↓

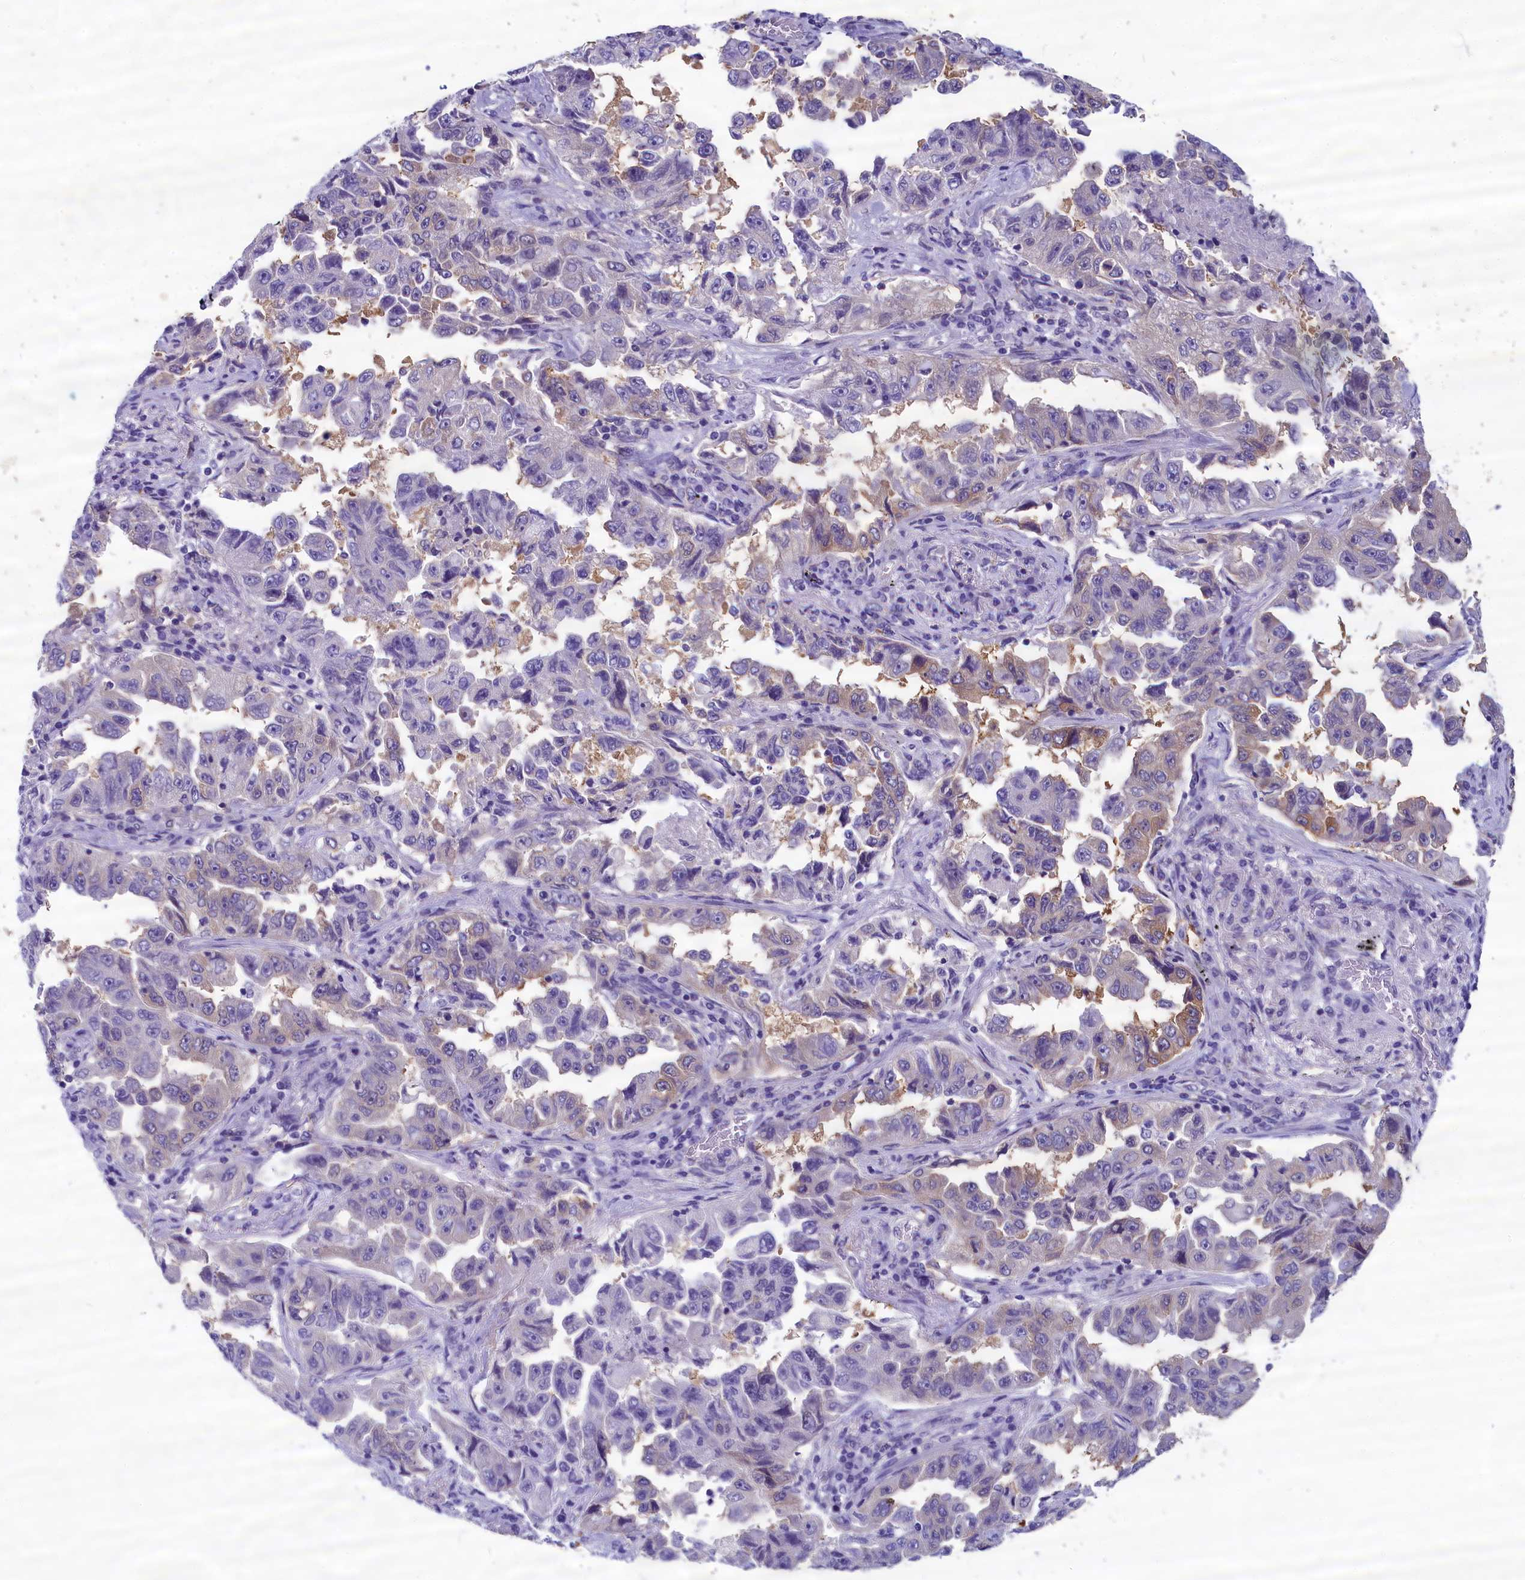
{"staining": {"intensity": "negative", "quantity": "none", "location": "none"}, "tissue": "lung cancer", "cell_type": "Tumor cells", "image_type": "cancer", "snomed": [{"axis": "morphology", "description": "Adenocarcinoma, NOS"}, {"axis": "topography", "description": "Lung"}], "caption": "Adenocarcinoma (lung) stained for a protein using IHC exhibits no expression tumor cells.", "gene": "ABCC8", "patient": {"sex": "female", "age": 51}}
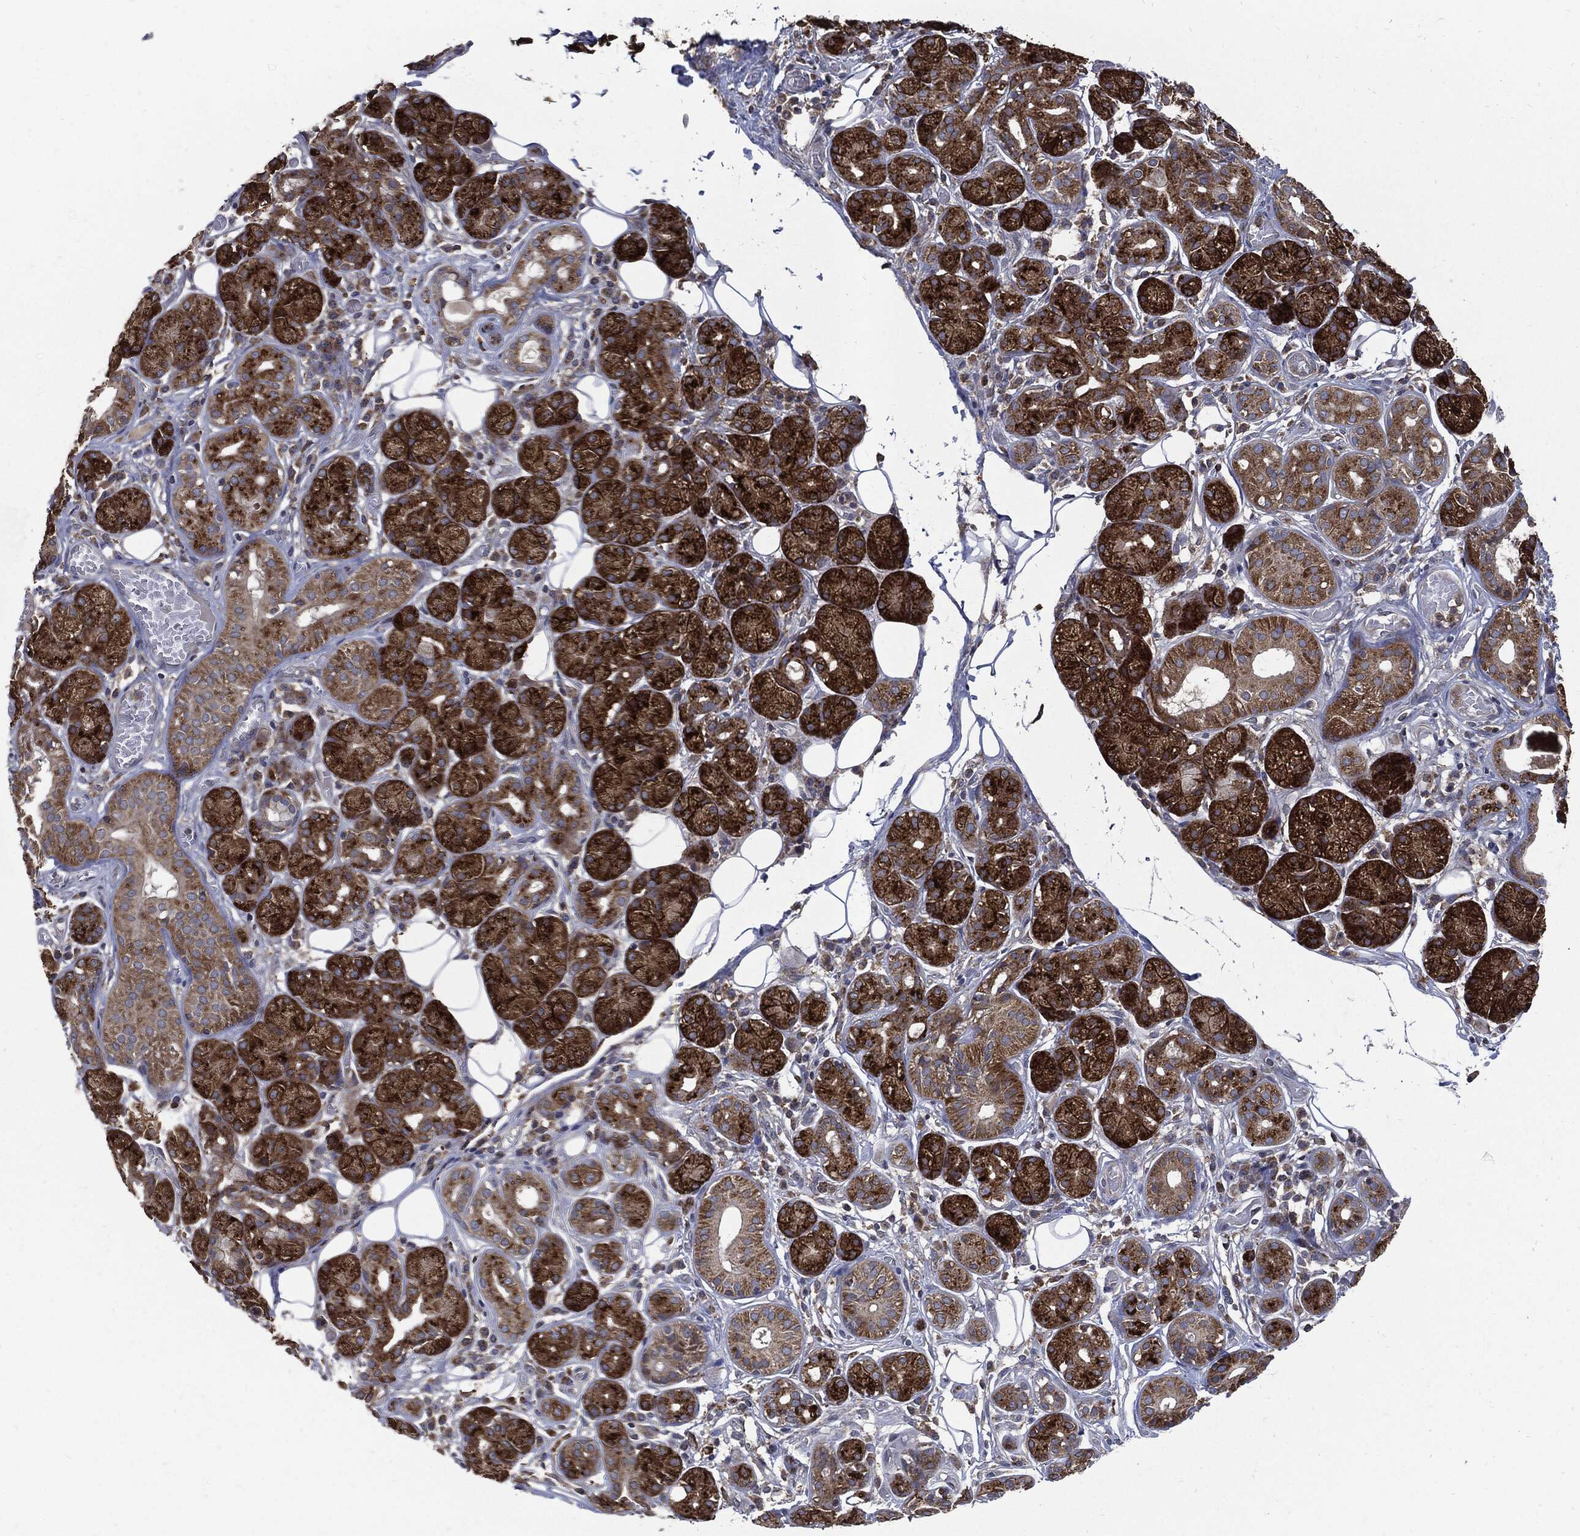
{"staining": {"intensity": "strong", "quantity": ">75%", "location": "cytoplasmic/membranous"}, "tissue": "salivary gland", "cell_type": "Glandular cells", "image_type": "normal", "snomed": [{"axis": "morphology", "description": "Normal tissue, NOS"}, {"axis": "topography", "description": "Salivary gland"}], "caption": "The immunohistochemical stain labels strong cytoplasmic/membranous staining in glandular cells of benign salivary gland.", "gene": "SLC31A2", "patient": {"sex": "male", "age": 71}}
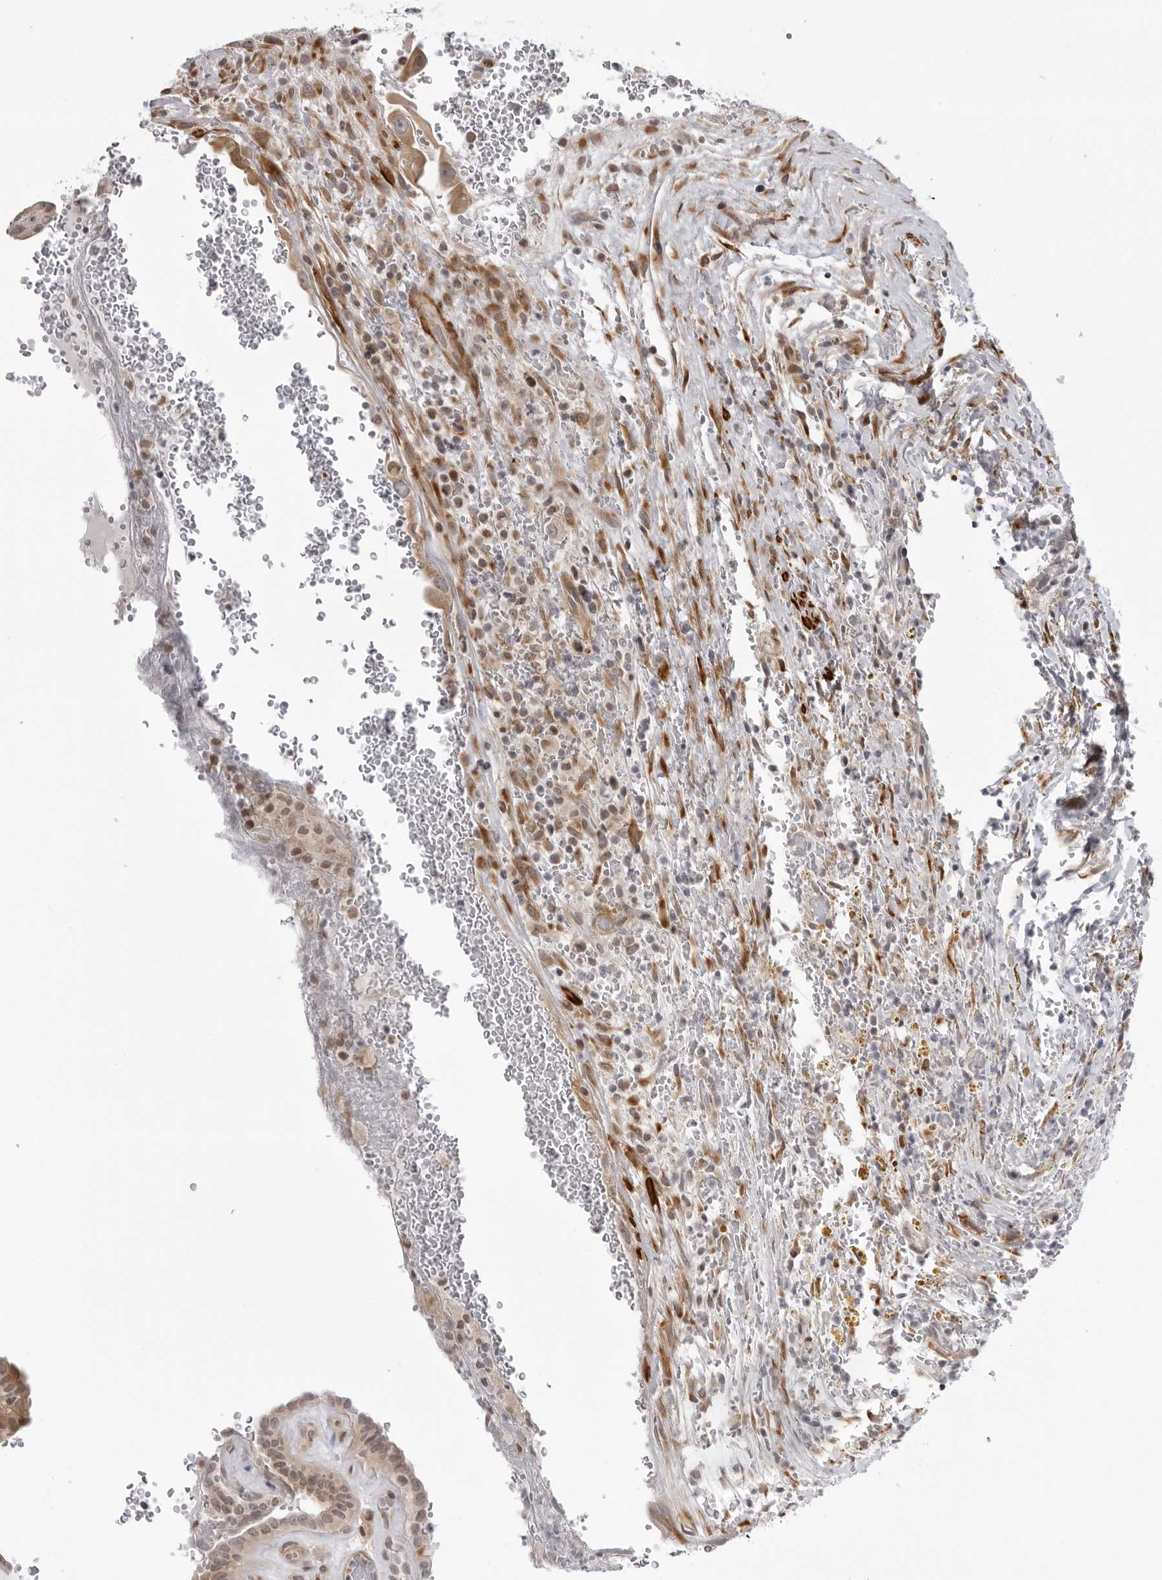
{"staining": {"intensity": "moderate", "quantity": ">75%", "location": "cytoplasmic/membranous,nuclear"}, "tissue": "thyroid cancer", "cell_type": "Tumor cells", "image_type": "cancer", "snomed": [{"axis": "morphology", "description": "Papillary adenocarcinoma, NOS"}, {"axis": "topography", "description": "Thyroid gland"}], "caption": "An image of thyroid cancer (papillary adenocarcinoma) stained for a protein shows moderate cytoplasmic/membranous and nuclear brown staining in tumor cells.", "gene": "SRGAP2", "patient": {"sex": "male", "age": 77}}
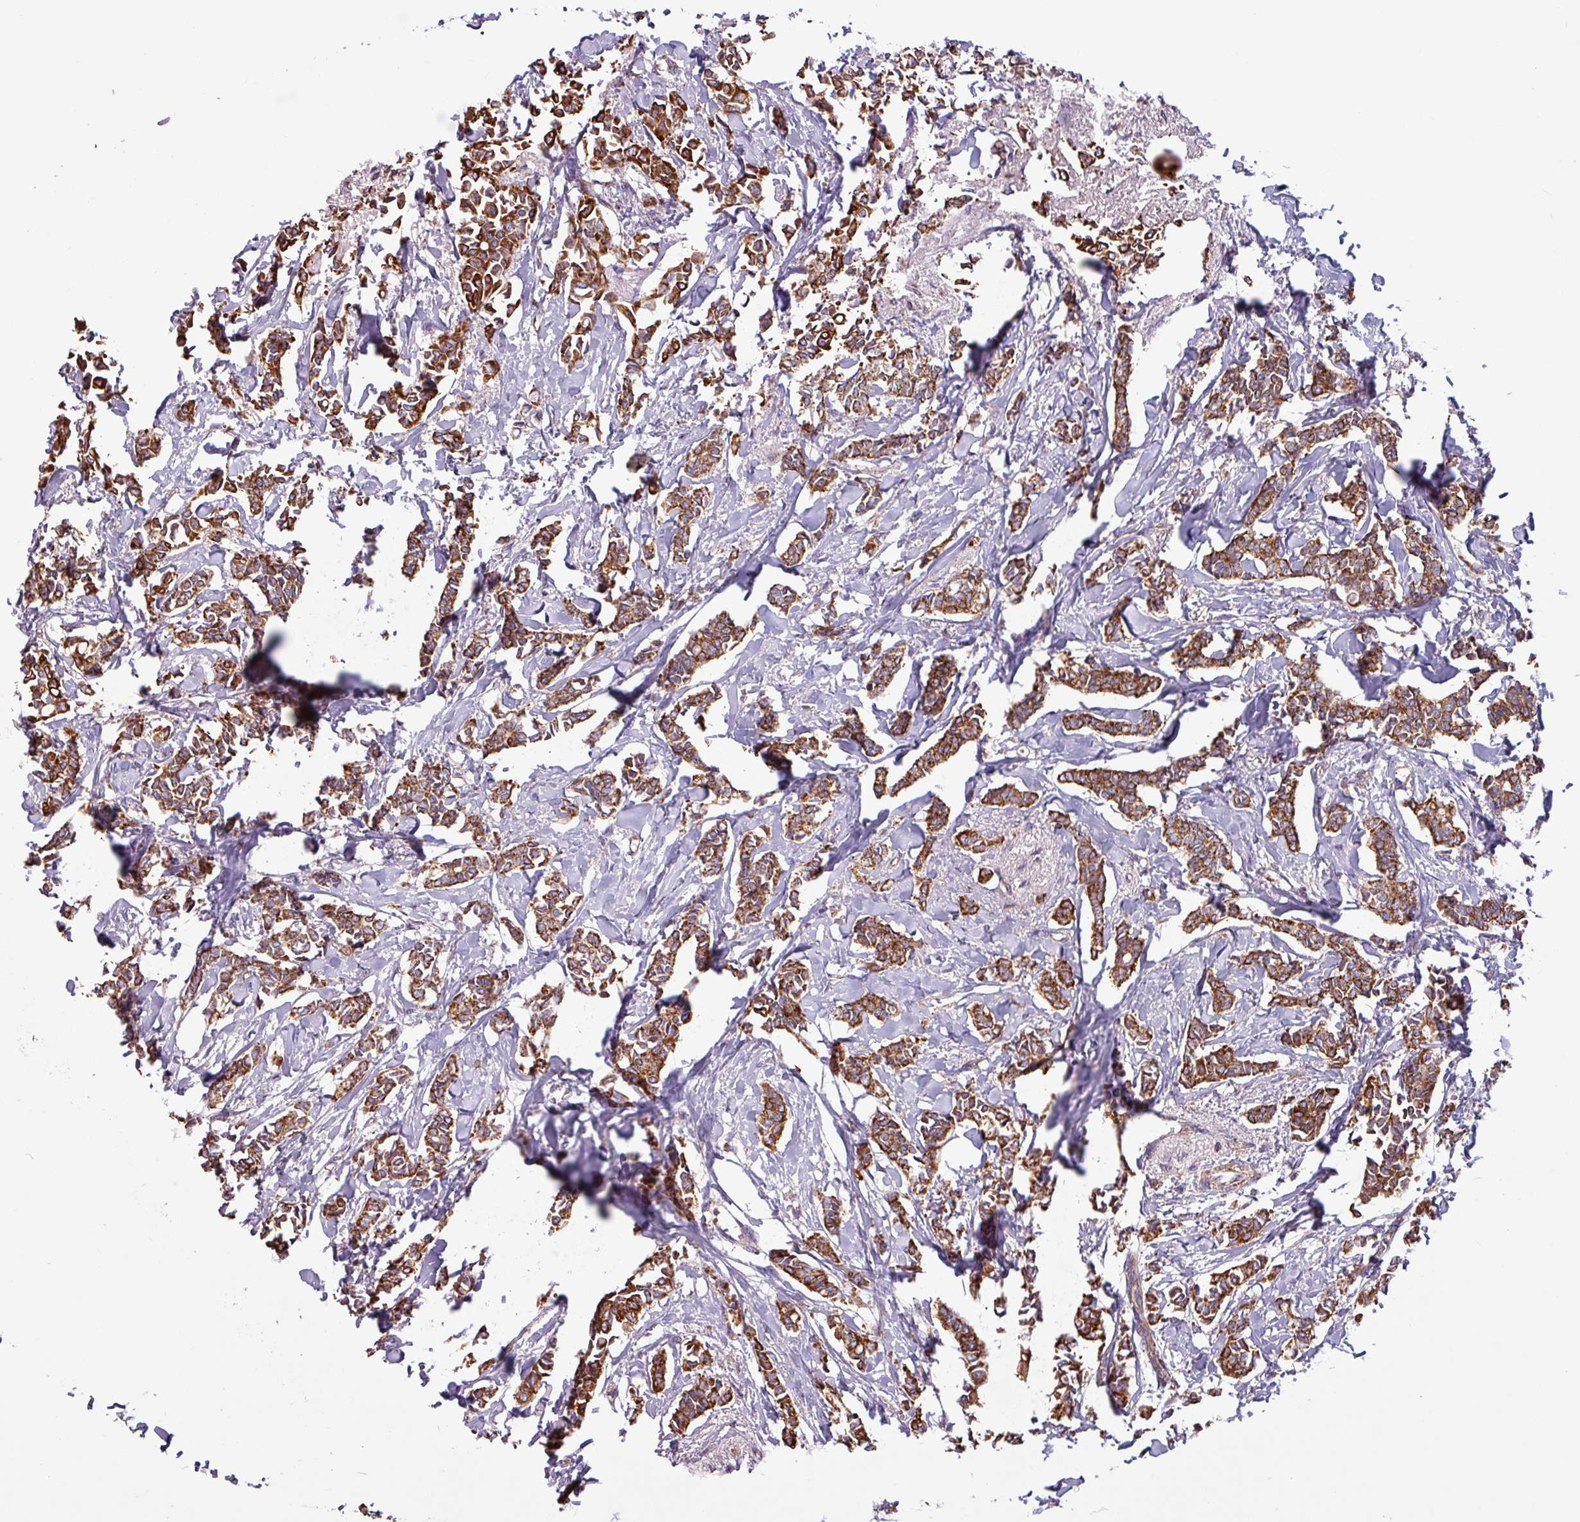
{"staining": {"intensity": "strong", "quantity": ">75%", "location": "cytoplasmic/membranous"}, "tissue": "breast cancer", "cell_type": "Tumor cells", "image_type": "cancer", "snomed": [{"axis": "morphology", "description": "Duct carcinoma"}, {"axis": "topography", "description": "Breast"}], "caption": "Immunohistochemical staining of breast invasive ductal carcinoma exhibits high levels of strong cytoplasmic/membranous protein positivity in approximately >75% of tumor cells.", "gene": "CAMK1", "patient": {"sex": "female", "age": 41}}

↑

=== TASK REQUIREMENTS ===
Transcribe, word for word, only the material from its opening line through the line containing "image of thyroid", both ends included, and omit the pictures.

=== ANSWER TO THE EXERCISE ===
{"staining": {"intensity": "negative", "quantity": "none", "location": "none"}, "tissue": "lung cancer", "cell_type": "Tumor cells", "image_type": "cancer", "snomed": [{"axis": "morphology", "description": "Adenocarcinoma, NOS"}, {"axis": "topography", "description": "Lung"}], "caption": "Adenocarcinoma (lung) stained for a protein using IHC exhibits no expression tumor cells.", "gene": "ABCC8", "patient": {"sex": "female", "age": 51}}
{"staining": {"intensity": "strong", "quantity": ">75%", "location": "cytoplasmic/membranous"}, "tissue": "salivary gland", "cell_type": "Glandular cells", "image_type": "normal", "snomed": [{"axis": "morphology", "description": "Normal tissue, NOS"}, {"axis": "topography", "description": "Salivary gland"}], "caption": "The immunohistochemical stain labels strong cytoplasmic/membranous staining in glandular cells of benign salivary gland.", "gene": "SLC31A2", "patient": {"sex": "male", "age": 71}}
{"staining": {"intensity": "moderate", "quantity": ">75%", "location": "cytoplasmic/membranous,nuclear"}, "tissue": "thyroid cancer", "cell_type": "Tumor cells", "image_type": "cancer", "snomed": [{"axis": "morphology", "description": "Papillary adenocarcinoma, NOS"}, {"axis": "topography", "description": "Thyroid gland"}], "caption": "An image of thyroid cancer (papillary adenocarcinoma) stained for a protein shows moderate cytoplasmic/membranous and nuclear brown staining in tumor cells.", "gene": "SRGAP2", "patient": {"sex": "male", "age": 77}}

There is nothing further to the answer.